Collection entries
=== Section Start ===
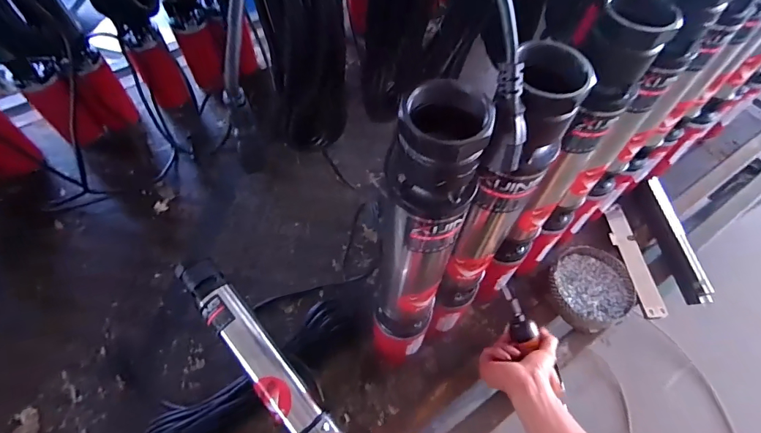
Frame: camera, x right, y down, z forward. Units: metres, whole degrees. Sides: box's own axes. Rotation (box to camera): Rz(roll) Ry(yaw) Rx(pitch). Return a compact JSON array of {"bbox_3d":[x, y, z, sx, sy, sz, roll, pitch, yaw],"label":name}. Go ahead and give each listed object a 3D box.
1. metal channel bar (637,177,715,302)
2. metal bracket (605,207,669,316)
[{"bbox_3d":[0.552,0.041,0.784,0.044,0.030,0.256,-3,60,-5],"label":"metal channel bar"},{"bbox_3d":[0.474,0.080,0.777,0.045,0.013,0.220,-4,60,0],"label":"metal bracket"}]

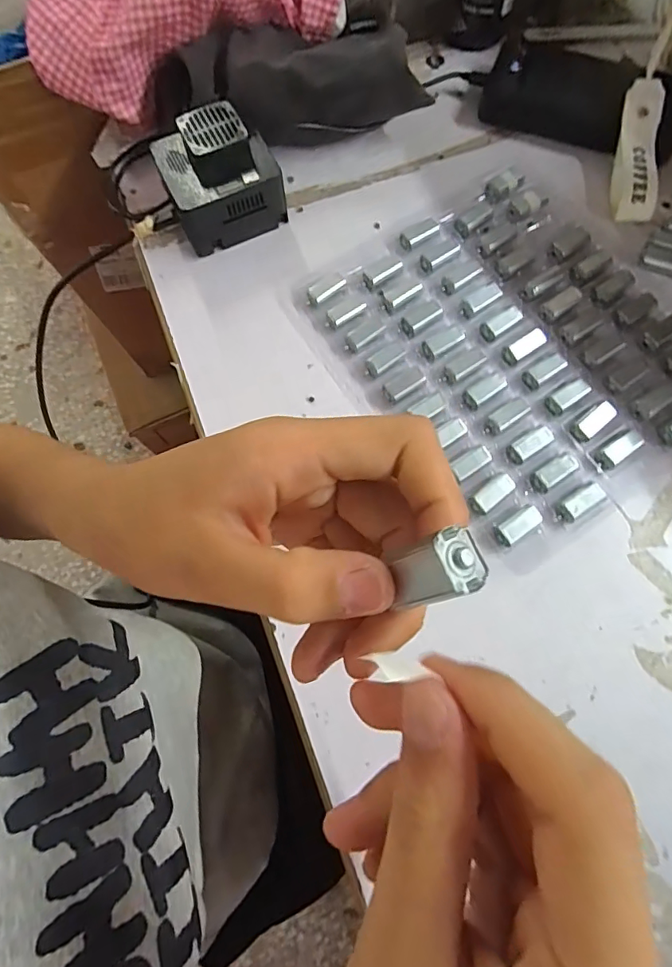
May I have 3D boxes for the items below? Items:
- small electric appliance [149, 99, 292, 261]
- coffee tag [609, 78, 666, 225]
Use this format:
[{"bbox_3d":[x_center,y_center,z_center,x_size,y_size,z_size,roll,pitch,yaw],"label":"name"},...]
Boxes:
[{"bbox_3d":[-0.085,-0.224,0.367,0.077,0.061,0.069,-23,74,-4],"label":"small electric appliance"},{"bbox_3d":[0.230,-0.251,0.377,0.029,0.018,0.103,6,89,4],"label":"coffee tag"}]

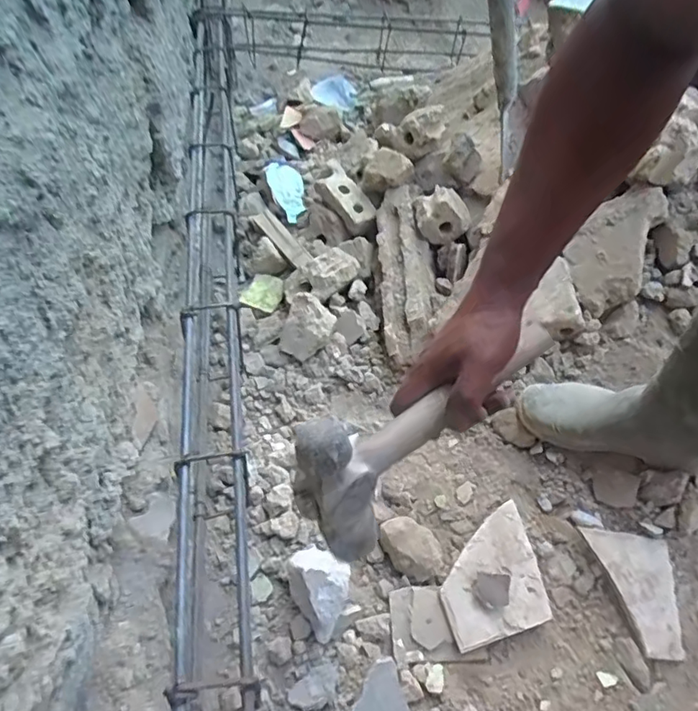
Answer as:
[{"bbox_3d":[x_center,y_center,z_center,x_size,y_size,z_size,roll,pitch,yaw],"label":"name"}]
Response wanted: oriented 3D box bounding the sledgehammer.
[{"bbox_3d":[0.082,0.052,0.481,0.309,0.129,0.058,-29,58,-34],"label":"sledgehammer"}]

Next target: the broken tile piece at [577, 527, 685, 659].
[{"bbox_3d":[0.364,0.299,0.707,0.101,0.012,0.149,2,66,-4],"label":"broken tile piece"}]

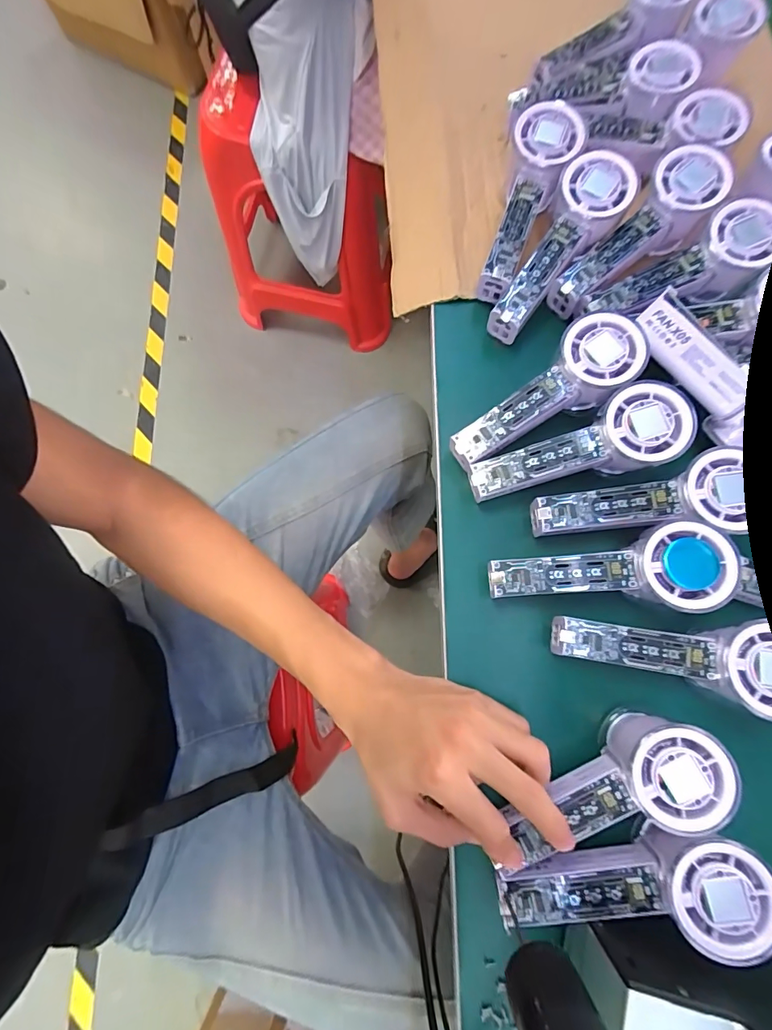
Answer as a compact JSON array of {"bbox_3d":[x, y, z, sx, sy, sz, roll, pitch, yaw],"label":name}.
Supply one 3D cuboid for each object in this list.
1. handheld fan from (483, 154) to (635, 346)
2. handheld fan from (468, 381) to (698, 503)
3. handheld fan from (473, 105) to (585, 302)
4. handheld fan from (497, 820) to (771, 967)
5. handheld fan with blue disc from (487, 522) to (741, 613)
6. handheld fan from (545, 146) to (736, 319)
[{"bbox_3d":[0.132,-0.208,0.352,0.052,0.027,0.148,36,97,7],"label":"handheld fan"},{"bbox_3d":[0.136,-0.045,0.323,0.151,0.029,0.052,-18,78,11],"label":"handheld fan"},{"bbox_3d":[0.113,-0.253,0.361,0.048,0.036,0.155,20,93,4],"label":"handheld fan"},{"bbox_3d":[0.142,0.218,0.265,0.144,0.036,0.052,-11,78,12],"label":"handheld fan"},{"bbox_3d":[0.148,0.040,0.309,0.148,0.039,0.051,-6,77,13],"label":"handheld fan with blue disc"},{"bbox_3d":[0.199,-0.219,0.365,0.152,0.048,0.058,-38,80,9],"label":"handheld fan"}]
=== Section End ===
• _TASK GOAL_: Could you transcribe the entries above word for word, from the line with "Answer as a" down to the line with "2. handheld fan from (468, 381) to (698, 503)", keeping both?

• _SOLUTION FOR THIS EXERCISE_:
Answer as a compact JSON array of {"bbox_3d":[x, y, z, sx, sy, sz, roll, pitch, yaw],"label":name}.
Supply one 3D cuboid for each object in this list.
1. handheld fan from (483, 154) to (635, 346)
2. handheld fan from (468, 381) to (698, 503)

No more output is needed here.